(Source data Opens)

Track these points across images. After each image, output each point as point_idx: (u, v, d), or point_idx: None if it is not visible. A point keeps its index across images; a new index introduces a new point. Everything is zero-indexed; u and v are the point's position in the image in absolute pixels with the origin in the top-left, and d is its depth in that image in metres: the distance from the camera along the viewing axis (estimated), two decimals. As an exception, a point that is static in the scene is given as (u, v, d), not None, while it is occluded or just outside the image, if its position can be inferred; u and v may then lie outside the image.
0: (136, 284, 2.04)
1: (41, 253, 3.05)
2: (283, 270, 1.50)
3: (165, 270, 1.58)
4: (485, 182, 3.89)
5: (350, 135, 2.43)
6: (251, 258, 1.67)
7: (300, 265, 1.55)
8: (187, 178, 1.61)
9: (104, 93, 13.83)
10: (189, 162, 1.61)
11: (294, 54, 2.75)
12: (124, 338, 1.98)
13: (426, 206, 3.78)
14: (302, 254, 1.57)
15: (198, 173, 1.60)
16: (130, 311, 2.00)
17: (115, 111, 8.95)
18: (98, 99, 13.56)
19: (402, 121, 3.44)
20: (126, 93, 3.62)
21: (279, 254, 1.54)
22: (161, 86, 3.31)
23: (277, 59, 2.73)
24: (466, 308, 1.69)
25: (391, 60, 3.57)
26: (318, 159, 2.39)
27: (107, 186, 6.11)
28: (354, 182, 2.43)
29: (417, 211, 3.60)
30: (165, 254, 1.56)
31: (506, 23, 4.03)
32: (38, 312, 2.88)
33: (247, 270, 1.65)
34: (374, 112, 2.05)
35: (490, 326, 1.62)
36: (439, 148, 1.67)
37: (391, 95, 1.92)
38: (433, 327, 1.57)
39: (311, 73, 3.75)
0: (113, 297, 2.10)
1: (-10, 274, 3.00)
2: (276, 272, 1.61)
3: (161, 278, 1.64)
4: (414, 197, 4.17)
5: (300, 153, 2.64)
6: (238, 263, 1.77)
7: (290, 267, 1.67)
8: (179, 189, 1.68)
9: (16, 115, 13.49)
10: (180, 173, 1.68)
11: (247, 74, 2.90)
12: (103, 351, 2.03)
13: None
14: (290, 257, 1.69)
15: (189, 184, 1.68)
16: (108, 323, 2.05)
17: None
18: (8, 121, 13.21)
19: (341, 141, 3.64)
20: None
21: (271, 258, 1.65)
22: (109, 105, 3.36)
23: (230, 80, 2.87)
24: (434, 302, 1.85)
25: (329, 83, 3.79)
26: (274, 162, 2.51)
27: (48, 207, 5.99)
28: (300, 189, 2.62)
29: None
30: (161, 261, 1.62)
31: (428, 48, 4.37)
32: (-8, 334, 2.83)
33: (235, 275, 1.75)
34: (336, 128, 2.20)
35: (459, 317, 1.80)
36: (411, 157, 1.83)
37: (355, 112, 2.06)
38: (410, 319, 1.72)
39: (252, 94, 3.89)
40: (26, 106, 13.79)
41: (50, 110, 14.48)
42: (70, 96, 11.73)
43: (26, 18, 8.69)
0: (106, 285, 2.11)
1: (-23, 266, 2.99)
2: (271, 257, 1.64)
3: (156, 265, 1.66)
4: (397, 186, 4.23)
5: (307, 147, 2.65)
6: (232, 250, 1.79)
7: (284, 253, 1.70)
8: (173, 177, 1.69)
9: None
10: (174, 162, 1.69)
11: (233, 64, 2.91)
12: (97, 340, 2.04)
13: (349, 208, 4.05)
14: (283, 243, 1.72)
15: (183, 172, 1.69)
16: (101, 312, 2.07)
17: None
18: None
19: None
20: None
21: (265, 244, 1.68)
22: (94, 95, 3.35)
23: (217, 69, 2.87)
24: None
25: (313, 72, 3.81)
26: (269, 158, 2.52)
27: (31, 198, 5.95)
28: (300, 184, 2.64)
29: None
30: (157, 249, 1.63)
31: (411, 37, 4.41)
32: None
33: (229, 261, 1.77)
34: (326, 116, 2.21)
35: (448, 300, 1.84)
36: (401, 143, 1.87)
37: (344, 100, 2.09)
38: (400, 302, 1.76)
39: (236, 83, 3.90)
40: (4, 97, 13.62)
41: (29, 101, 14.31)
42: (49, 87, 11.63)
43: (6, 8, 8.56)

(Source data Closes)
(Source data Opens)

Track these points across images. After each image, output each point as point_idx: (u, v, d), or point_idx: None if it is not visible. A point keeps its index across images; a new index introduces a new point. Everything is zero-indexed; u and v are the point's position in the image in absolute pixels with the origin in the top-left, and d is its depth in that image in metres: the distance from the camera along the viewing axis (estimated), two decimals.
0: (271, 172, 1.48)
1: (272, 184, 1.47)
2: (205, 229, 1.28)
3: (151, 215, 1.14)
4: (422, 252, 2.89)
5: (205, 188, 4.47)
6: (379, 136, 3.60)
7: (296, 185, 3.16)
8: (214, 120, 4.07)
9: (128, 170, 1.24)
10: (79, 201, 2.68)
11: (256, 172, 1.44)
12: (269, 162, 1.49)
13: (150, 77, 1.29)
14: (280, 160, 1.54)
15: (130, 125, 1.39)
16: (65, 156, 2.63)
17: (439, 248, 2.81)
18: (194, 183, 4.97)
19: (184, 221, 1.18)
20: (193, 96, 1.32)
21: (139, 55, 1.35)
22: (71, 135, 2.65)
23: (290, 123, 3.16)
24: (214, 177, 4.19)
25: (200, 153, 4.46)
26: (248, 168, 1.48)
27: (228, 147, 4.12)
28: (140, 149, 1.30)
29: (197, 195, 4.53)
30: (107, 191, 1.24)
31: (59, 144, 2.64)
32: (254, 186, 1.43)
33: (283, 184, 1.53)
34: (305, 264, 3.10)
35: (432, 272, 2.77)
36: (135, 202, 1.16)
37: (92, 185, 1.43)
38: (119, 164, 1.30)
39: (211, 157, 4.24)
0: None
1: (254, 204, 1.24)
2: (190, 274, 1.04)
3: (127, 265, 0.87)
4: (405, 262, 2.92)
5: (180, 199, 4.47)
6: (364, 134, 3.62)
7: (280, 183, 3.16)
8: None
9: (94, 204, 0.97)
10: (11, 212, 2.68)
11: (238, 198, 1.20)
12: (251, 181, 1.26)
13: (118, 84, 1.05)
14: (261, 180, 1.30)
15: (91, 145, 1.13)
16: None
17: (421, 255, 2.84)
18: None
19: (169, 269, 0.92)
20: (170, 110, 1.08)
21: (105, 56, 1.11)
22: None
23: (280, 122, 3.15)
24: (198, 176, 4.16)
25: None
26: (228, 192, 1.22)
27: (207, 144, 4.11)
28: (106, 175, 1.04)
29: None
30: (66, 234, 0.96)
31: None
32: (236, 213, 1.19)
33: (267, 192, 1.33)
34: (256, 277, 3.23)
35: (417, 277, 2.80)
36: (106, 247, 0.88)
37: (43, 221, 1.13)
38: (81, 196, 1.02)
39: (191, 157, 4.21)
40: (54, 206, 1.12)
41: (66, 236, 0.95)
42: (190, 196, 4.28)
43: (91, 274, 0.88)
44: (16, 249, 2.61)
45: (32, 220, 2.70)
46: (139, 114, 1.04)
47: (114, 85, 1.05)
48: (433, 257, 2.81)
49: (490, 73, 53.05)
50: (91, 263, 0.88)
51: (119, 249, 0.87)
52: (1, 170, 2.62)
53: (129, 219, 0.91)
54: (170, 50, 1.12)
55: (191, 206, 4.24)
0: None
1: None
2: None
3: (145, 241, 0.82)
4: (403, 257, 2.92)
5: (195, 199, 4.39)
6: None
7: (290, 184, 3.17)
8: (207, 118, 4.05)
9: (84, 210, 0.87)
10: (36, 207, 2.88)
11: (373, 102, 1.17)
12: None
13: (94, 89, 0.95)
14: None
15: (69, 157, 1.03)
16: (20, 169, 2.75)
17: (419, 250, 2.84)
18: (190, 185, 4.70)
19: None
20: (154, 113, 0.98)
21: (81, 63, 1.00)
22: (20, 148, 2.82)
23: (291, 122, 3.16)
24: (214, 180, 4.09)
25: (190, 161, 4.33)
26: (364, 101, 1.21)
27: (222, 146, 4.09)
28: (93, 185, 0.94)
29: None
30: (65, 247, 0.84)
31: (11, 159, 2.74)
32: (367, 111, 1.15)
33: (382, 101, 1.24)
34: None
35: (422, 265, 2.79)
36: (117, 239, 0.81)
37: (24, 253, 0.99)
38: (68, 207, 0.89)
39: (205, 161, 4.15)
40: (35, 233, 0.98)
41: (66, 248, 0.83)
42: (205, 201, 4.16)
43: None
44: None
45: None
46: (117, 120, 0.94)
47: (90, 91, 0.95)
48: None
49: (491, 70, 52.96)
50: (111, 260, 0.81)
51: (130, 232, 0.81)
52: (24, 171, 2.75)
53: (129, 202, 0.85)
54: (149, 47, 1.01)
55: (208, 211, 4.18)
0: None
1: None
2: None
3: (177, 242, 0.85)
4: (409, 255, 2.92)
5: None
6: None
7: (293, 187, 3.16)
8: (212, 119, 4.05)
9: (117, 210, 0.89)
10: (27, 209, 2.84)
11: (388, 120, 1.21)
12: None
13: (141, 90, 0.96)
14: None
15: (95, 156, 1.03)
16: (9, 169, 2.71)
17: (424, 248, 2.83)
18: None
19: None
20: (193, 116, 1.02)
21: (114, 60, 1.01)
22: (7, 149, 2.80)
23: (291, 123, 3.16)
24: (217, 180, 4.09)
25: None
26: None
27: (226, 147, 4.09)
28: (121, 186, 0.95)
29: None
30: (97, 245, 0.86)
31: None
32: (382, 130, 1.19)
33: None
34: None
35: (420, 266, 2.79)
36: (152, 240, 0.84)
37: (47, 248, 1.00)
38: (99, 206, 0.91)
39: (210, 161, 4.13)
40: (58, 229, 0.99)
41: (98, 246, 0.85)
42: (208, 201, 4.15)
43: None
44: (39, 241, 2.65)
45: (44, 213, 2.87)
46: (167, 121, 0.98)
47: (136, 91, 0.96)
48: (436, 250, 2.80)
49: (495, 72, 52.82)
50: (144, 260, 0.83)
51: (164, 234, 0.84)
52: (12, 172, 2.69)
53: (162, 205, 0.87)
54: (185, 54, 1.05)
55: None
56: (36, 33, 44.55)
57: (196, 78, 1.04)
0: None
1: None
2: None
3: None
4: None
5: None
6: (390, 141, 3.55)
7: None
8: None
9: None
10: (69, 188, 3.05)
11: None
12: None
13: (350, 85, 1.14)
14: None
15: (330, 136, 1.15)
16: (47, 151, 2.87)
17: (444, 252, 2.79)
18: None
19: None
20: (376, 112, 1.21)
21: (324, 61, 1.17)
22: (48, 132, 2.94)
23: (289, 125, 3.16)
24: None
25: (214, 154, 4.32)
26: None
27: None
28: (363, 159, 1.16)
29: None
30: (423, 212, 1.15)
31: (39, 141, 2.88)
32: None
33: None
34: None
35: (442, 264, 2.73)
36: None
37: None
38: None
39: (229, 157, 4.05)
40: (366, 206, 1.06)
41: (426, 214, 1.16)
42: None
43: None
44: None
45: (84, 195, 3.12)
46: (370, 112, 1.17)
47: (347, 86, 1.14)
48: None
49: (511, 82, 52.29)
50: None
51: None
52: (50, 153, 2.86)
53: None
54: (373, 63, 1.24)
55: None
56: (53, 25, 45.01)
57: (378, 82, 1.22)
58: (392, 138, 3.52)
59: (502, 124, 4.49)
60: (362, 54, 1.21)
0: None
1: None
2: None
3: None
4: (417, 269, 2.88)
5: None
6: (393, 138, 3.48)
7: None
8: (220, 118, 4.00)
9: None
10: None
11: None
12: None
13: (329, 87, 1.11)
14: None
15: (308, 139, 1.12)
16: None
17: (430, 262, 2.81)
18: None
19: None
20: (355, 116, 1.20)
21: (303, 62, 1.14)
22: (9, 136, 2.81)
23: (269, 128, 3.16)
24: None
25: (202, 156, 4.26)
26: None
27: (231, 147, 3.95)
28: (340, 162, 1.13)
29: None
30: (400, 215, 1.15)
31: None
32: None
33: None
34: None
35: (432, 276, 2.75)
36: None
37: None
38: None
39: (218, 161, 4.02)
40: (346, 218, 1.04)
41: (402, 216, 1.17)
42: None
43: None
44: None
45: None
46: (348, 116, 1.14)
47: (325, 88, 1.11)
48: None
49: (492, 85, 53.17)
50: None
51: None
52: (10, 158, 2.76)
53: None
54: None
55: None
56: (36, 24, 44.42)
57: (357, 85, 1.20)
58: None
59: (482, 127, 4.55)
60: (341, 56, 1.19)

(Source data Closes)
(Source data Opens)

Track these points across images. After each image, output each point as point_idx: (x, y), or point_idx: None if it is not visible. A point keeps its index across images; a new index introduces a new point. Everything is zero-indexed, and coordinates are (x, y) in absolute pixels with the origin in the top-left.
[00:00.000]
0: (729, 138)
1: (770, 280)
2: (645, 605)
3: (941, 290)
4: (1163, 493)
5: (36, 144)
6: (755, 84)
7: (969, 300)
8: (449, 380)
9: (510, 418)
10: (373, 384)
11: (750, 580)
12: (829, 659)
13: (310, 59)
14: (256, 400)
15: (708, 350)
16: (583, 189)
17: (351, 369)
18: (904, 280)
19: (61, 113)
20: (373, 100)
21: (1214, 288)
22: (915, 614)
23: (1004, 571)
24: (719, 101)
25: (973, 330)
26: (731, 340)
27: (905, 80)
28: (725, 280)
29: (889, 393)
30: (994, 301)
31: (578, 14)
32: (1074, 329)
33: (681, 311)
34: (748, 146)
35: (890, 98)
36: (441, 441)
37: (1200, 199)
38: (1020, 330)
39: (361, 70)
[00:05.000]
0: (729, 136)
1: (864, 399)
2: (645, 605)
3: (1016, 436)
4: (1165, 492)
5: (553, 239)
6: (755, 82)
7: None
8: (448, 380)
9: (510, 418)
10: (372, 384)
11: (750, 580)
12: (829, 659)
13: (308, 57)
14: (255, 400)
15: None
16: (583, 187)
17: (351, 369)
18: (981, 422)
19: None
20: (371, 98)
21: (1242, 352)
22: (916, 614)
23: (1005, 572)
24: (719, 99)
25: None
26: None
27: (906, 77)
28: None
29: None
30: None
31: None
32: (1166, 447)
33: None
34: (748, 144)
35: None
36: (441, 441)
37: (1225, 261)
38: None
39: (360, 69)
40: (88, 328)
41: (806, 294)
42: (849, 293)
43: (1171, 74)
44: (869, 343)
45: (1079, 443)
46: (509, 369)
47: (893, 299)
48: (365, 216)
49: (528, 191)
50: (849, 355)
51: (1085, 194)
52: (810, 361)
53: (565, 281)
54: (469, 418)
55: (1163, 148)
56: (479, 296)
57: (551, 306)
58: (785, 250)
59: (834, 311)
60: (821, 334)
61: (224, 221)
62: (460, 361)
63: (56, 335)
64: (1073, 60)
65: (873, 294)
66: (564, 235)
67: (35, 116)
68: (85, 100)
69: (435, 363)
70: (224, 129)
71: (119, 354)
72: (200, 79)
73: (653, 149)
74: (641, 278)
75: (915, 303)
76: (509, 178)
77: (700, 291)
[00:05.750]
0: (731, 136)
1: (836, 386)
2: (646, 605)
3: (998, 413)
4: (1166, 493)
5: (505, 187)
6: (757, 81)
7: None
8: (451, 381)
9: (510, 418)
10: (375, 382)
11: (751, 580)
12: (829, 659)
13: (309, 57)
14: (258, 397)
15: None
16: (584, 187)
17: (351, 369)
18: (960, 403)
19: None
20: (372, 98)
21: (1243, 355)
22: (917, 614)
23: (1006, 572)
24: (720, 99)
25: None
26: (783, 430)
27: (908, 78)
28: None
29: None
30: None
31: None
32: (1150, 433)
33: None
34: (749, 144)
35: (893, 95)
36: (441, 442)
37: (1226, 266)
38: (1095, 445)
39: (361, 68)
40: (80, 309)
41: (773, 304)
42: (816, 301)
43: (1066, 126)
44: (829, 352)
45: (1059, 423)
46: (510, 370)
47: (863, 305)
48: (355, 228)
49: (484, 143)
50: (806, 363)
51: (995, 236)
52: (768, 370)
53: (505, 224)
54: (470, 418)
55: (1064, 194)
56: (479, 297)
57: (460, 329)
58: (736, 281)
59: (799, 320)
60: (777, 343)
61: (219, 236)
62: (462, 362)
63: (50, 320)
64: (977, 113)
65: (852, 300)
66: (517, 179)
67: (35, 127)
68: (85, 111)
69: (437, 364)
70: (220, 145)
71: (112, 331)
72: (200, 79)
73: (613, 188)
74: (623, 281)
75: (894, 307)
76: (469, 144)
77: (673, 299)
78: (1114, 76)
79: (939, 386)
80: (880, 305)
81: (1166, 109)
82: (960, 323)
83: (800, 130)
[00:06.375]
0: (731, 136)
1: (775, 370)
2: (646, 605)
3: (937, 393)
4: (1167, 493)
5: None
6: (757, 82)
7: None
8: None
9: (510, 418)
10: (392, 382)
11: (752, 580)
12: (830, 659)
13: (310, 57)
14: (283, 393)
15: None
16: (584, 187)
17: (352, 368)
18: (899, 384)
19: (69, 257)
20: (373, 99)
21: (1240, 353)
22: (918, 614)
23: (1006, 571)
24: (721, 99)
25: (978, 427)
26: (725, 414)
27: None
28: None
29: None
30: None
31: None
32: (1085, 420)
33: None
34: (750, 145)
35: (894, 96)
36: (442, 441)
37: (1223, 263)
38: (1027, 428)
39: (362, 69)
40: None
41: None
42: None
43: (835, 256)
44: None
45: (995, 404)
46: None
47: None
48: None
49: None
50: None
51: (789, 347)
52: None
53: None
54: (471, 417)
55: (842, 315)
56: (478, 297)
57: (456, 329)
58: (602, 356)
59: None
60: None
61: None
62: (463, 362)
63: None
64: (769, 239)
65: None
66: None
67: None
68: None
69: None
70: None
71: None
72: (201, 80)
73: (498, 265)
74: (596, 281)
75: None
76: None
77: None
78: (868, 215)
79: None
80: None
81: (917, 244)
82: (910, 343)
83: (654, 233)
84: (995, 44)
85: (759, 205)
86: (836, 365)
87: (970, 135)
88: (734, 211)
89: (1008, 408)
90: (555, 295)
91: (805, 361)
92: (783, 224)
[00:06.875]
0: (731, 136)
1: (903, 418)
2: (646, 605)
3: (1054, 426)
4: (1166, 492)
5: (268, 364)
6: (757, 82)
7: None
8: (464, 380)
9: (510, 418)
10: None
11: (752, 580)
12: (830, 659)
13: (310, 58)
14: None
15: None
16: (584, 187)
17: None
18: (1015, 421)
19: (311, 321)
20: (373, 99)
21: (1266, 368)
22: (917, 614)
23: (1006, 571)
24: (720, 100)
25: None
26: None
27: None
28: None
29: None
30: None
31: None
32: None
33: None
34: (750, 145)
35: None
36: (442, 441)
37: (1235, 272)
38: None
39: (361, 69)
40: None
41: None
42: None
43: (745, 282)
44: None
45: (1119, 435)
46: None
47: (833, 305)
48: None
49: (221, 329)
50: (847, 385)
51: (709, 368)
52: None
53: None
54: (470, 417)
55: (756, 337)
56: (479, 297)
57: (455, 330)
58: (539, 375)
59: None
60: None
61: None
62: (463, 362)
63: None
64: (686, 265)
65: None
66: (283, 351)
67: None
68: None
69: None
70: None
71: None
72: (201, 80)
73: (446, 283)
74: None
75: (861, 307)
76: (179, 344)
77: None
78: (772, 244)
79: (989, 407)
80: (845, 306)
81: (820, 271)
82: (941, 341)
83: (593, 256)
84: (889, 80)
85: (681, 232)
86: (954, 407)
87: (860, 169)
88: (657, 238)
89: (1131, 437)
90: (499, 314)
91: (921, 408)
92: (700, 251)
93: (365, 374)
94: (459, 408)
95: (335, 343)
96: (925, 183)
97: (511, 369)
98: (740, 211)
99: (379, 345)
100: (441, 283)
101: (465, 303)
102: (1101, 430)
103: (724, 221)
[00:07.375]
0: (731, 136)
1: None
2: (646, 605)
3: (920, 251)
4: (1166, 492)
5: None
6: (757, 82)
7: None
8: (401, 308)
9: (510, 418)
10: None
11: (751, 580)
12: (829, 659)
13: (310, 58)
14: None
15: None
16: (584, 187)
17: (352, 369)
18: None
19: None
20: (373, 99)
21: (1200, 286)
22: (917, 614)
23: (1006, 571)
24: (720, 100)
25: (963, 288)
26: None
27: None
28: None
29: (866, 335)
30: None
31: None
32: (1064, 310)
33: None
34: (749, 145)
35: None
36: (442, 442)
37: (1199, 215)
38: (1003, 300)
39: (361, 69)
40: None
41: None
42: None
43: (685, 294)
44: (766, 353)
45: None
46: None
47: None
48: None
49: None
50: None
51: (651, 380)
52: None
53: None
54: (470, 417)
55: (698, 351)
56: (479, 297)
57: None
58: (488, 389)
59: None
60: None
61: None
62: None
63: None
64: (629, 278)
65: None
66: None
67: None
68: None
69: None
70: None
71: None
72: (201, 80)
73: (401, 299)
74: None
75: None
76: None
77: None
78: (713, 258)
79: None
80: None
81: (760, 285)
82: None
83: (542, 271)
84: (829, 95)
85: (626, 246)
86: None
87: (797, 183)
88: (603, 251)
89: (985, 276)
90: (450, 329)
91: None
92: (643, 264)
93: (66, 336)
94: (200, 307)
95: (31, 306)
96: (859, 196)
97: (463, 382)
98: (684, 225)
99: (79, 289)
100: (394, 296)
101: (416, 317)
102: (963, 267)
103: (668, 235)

(Source data Closes)

### Exercise goal
Above are the records; copy exactly the lines from the line with "outside the image." through the line with "21: (279, 254, 1.54)", both included.

### Exercise solution
Track these points across images. After each image, output each point as point_idx: (u, v, d), or point_idx: None if it is not visible. A point keeps its index across images; a new index introduces a new point. Everything is zero-indexed; u and v are the point's position in the image in absolute pixels with the origin in the top-left, and d is its depth in that image in metres: the distance from the camera along the viewing axis (estimated), two decimals. As an exception, a point that is static in the scene is given as (u, v, d), not None, while it is occluded or just outside the image, if its position can be inferred; u and v may then lie outside the image.
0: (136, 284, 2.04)
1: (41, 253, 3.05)
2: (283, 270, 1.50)
3: (165, 270, 1.58)
4: (485, 182, 3.89)
5: (350, 135, 2.43)
6: (251, 258, 1.67)
7: (300, 265, 1.55)
8: (187, 178, 1.61)
9: (104, 93, 13.83)
10: (189, 162, 1.61)
11: (294, 54, 2.75)
12: (124, 338, 1.98)
13: (426, 206, 3.78)
14: (302, 254, 1.57)
15: (198, 173, 1.60)
16: (130, 311, 2.00)
17: (115, 111, 8.95)
18: (98, 99, 13.56)
19: (402, 121, 3.44)
20: (126, 93, 3.62)
21: (279, 254, 1.54)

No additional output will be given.